Stored dataset items -
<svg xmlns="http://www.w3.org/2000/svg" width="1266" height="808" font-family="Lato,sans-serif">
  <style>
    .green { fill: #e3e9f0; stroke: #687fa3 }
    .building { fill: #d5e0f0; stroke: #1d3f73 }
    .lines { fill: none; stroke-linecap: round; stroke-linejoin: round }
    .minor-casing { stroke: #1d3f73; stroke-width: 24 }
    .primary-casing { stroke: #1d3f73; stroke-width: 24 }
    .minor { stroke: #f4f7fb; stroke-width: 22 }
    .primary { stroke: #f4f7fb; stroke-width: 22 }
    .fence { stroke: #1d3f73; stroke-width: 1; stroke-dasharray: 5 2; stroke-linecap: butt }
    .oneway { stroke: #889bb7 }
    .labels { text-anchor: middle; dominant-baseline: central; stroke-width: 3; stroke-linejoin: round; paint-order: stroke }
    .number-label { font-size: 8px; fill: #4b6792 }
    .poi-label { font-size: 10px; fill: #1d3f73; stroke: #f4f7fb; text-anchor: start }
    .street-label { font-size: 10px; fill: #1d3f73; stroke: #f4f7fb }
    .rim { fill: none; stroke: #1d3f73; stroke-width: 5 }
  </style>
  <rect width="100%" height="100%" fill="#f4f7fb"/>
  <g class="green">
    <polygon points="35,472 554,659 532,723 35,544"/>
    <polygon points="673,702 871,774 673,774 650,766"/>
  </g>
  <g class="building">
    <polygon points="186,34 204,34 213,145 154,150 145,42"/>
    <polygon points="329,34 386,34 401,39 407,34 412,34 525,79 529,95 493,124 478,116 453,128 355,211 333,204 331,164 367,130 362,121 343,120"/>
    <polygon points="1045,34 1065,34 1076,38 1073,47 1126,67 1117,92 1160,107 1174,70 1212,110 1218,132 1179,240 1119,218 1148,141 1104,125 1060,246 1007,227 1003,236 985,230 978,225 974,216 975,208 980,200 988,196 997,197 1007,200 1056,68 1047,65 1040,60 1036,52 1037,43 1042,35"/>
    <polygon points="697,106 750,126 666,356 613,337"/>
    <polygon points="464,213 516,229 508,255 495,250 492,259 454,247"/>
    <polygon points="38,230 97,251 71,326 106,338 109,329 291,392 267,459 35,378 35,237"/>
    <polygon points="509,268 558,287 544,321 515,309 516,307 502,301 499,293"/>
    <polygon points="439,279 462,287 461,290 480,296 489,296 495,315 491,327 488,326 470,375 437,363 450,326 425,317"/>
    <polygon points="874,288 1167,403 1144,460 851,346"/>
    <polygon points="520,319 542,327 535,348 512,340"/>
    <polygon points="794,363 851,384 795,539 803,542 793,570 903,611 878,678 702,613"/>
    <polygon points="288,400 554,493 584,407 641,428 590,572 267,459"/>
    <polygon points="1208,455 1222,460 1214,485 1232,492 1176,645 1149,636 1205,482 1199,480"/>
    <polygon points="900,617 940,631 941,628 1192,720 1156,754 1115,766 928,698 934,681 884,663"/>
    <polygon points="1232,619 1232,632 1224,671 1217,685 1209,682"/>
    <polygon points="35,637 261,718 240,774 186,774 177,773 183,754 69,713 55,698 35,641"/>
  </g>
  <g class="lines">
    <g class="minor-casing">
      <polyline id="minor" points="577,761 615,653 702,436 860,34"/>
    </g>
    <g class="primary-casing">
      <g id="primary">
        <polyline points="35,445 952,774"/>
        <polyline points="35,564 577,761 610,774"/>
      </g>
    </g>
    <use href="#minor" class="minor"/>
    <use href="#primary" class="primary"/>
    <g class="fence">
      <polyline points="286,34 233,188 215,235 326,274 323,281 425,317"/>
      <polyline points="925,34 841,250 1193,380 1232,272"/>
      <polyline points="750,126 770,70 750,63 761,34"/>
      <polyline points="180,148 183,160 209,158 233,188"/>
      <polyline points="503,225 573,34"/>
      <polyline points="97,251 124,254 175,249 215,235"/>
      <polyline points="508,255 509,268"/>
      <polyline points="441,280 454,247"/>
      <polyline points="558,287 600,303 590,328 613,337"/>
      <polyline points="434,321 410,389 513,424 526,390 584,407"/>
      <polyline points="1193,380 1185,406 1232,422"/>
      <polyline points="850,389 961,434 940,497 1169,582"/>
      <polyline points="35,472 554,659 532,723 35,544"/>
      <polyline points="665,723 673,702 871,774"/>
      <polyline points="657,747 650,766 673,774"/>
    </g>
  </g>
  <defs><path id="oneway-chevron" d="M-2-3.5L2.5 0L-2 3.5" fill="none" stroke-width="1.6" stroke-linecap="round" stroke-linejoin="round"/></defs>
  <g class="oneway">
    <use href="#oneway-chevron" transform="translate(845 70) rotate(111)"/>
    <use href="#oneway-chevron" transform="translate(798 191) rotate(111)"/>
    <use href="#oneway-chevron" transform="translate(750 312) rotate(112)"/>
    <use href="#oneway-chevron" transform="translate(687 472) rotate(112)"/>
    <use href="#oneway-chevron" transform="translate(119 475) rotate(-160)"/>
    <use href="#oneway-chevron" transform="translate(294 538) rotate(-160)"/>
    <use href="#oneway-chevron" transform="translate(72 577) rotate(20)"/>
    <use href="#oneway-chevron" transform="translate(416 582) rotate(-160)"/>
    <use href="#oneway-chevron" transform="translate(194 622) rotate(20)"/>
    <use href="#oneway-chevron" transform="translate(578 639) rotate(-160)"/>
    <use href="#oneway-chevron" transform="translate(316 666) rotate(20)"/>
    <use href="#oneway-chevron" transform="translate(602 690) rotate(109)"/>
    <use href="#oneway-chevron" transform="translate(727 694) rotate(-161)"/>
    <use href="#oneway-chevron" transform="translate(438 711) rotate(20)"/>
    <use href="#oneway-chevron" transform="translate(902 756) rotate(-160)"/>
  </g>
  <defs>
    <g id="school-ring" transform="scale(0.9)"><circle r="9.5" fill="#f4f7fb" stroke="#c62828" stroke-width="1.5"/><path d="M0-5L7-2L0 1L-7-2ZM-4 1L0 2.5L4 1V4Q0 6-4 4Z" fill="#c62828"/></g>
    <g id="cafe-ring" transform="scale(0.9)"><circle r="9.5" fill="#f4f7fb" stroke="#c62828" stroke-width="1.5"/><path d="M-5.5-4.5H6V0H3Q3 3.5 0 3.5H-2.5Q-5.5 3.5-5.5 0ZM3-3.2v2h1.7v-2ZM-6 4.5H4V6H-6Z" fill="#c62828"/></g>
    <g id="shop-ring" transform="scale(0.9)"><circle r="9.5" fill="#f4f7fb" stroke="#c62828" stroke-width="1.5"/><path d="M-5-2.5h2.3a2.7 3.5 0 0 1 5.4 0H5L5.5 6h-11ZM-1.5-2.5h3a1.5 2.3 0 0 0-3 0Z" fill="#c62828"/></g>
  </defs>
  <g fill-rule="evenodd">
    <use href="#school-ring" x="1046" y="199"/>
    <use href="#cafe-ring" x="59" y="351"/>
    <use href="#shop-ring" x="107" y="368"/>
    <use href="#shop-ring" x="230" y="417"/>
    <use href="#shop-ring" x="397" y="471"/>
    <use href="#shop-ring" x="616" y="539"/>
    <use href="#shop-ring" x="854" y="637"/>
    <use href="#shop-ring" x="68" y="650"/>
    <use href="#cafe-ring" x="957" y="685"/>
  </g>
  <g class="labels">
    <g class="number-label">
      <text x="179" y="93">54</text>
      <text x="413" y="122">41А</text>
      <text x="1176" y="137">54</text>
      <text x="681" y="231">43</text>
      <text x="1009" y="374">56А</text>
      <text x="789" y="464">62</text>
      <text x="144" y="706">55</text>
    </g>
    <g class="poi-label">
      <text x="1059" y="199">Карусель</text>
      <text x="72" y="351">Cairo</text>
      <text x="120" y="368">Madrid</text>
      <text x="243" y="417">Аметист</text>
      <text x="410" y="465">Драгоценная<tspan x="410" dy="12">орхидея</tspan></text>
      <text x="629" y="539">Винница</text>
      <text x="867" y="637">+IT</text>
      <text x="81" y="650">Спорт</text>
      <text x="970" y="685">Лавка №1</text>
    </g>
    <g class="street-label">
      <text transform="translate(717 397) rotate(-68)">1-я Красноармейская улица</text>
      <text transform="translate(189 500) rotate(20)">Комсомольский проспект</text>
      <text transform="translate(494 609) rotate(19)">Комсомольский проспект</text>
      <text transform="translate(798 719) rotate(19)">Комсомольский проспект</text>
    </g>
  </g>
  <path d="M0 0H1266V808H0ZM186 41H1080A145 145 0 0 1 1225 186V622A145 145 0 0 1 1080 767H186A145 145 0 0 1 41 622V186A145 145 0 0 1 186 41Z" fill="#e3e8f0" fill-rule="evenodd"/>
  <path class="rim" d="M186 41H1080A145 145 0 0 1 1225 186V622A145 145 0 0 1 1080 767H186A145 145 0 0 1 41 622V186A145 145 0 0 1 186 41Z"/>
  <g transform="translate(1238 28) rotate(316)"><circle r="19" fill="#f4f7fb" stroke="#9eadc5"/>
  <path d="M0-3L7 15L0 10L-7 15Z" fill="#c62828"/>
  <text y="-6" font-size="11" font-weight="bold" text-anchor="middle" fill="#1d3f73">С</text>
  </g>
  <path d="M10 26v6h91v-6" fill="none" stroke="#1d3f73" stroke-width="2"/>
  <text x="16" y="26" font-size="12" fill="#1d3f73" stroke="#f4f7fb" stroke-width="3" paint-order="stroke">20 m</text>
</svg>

Exercise - The answer should be a single number: the count of lines in the records that hold the string "height".

Answer box - 2